VIX Futures Spread Shows Bottoming Condition

 
Chart In Focus
 
November 20, 2025

The VIX Index was invented in 1989, in a series of papers written by Menachem Brenner and Dan Galai.  The CBOE introduced it as an index in 1993, initially using SP100 (OEX) options, but then changing to SP500 options in 2003.  See https://cdn.cboe.com/resources/indices/Volatility_Index_Methodology_Cboe_Volatility_Index.pdf for more information on the history of the VIX, and its current formulation.

The CBOE then introduced the first futures contracts based on the VIX in 2004, but those contracts really did not take off and become popular until 2014.  The cool thing about having futures contracts on the VIX is that we can use their pricing data as a way to normalize the value of the VIX Index, and that is what this week's chart is all about.

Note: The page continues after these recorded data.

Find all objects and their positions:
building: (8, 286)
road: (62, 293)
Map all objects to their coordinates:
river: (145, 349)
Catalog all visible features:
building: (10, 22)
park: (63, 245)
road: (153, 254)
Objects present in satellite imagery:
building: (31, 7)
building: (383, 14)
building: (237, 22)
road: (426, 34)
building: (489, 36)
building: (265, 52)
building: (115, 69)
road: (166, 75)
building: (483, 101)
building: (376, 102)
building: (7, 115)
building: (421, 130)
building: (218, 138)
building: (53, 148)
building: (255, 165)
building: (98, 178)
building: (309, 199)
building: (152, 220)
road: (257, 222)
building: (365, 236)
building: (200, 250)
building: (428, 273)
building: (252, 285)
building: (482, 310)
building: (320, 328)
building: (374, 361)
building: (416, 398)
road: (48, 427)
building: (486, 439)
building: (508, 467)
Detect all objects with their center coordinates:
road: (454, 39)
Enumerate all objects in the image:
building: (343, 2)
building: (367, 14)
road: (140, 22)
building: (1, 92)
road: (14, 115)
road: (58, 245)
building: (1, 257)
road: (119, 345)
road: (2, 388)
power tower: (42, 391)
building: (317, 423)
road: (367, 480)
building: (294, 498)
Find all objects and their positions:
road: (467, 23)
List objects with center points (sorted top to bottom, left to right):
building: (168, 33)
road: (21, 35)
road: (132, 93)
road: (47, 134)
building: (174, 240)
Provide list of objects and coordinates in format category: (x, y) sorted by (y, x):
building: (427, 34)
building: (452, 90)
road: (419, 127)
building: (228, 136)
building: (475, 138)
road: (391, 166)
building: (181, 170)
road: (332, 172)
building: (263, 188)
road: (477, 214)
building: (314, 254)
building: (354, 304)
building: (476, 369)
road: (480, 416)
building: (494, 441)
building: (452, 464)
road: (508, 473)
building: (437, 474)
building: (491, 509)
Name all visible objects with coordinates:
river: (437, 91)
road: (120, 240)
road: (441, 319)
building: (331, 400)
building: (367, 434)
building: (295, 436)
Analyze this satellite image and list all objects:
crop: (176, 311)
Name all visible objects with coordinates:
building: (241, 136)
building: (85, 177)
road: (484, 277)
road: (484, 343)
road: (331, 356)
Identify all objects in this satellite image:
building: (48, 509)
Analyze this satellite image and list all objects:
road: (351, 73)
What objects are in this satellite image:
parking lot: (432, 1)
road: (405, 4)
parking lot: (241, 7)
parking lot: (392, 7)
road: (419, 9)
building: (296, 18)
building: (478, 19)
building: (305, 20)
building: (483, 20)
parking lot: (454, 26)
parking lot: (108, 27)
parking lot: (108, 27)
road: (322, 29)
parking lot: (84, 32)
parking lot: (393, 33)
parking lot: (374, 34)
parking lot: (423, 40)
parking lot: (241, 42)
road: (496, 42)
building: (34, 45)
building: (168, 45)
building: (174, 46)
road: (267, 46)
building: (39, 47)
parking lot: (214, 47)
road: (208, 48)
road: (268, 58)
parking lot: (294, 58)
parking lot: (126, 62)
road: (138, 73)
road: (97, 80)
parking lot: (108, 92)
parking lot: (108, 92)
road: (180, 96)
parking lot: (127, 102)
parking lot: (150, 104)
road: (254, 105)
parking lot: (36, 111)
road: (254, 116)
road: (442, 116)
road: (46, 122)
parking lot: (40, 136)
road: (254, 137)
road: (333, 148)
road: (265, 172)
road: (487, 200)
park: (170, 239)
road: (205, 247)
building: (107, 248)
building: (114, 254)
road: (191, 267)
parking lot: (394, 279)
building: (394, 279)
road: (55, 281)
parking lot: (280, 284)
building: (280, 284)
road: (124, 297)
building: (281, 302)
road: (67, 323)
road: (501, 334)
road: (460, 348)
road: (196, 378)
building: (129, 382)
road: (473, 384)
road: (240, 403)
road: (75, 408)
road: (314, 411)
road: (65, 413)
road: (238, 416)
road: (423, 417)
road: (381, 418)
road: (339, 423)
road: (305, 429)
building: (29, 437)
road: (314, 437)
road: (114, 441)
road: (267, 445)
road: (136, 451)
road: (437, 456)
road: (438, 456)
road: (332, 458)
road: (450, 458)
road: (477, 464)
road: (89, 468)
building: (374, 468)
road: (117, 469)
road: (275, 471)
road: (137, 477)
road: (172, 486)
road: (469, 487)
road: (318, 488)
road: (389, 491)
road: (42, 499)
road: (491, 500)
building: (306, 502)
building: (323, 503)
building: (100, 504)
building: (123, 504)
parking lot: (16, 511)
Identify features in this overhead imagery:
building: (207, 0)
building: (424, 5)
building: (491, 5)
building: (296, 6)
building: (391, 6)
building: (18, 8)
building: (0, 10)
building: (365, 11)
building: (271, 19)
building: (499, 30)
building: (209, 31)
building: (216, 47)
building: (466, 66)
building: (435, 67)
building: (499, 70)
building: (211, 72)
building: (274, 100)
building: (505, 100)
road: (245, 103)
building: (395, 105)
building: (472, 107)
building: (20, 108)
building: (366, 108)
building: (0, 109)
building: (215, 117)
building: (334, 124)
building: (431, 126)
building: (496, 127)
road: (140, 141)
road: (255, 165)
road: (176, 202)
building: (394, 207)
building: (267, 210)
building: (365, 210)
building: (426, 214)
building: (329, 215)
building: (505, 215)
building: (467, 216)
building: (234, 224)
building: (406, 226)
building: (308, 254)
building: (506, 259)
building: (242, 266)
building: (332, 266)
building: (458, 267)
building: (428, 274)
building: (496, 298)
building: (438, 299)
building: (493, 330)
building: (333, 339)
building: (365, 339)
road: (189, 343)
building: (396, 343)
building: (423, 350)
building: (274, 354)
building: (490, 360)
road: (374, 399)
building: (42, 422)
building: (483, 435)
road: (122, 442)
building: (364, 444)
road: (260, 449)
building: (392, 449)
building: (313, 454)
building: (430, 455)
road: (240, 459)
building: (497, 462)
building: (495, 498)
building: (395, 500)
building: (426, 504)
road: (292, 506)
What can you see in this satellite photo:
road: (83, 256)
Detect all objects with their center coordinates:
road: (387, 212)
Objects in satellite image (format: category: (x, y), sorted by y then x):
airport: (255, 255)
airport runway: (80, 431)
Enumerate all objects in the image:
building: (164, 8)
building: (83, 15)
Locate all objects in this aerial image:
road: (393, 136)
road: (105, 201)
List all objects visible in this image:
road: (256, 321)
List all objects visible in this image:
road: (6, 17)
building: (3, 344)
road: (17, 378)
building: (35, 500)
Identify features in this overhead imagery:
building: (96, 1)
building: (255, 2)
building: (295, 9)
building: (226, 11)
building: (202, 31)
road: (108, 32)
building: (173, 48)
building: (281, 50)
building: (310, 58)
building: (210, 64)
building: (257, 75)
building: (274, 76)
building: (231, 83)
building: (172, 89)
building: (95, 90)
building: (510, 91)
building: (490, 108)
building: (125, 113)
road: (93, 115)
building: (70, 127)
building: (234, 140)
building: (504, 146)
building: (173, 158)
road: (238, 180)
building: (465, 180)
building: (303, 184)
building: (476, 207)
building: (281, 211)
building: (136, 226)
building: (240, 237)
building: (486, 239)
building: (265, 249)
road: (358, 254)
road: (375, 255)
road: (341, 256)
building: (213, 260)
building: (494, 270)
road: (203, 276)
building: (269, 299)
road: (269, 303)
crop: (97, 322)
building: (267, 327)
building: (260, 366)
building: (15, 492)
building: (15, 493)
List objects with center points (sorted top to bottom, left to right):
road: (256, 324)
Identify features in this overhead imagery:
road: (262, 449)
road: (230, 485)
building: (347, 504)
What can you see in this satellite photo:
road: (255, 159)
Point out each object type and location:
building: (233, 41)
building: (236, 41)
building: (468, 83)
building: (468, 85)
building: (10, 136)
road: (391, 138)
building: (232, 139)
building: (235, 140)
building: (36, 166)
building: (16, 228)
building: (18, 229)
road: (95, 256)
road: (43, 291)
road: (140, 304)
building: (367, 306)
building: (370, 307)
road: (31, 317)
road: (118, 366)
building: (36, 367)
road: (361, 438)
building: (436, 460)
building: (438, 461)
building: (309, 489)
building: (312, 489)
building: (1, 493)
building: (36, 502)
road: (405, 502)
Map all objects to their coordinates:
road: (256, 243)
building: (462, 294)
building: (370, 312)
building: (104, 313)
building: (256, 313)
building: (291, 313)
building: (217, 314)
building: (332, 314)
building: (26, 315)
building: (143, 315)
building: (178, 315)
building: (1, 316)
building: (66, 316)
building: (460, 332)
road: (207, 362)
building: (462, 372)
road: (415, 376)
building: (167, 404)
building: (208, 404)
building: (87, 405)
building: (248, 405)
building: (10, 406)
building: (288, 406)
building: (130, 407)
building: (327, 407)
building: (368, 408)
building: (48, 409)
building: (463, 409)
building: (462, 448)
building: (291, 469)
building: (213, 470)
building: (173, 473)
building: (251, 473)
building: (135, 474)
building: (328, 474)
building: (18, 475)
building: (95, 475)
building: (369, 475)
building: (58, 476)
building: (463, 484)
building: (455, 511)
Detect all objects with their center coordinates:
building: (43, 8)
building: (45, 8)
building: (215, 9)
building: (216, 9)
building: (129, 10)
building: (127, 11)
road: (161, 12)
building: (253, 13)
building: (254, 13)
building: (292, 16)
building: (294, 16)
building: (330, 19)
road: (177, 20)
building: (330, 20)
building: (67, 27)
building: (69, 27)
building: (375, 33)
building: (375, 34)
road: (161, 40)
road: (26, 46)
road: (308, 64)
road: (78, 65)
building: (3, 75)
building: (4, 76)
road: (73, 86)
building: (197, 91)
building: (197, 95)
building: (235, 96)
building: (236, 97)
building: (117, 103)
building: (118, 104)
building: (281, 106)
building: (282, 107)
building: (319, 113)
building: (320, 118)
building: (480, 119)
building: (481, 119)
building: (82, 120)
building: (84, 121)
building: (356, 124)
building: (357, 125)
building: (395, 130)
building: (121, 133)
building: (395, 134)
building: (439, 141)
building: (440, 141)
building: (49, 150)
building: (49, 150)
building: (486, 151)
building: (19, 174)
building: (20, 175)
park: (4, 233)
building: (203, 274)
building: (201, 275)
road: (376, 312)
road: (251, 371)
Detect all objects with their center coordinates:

Each VIX futures contract gets settled for cash, since the VIX is not really "deliverable", and this takes place usually on the 3rd Wednesday of each month.  VIX futures contracts that expire far into the future are usually priced much higher, because the traders of those contracts have to factor in potential changes in risk levels over a long period of time.  Because of that, the most distant VIX futures contract is usually the highest priced contract.  As time goes by, and each contract gets closer to its expiration, that price premium will decay and see the futures contract price work its way closer to where the VIX Index is.

Most of the time, the VIX Index is below the prices of all of its futures contracts.  That condition results in a positive reading for the indicator in this week's chart, which measures the spread from whichever VIX futures contract has the highest price, vs. the VIX Index itself.  Sometimes this indicator gets up to a really high positive value, meaning that the VIX Index is down really far below all of its futures contracts.  That condition can be a topping sign for prices, but it is a hard condition to read reliably.

A more reliable condition occurs when the VIX rises up above the prices of all its futures contracts, which results in a negative reading for this spread indicator.  We have such a condition now, and these negative readings are great indicators of a bottoming condition for prices.  But it is important to note that a "bottoming condition" is not necessarily the same thing as the exact bottom moment.

What this indicator does is to evaluate the current VIX Index reading compared to the baseline of what its futures contracts are doing.  Traders of those contracts have to make long term assessments of what risk and volatility are going to look like going out several months.  The VIX Index can gyrate around more wildly given worries of the moment, and so making this comparison allows us to quantify where the VIX Index is compared to the assessments by its futures contracts' traders opinions about the future.

At the April 2025 tariff crash low, we saw this indicator get all the way to -30%.  The current drop below zero is thus far only to -11%, but that is still a decent oversold condition.  It is saying that the rise of the VIX (to 26.42 as of Nov. 20, 2025) has gone on a lot further than the VIX futures traders think is appropriate.  This should mark a bottoming condition for the SP500 (eventually).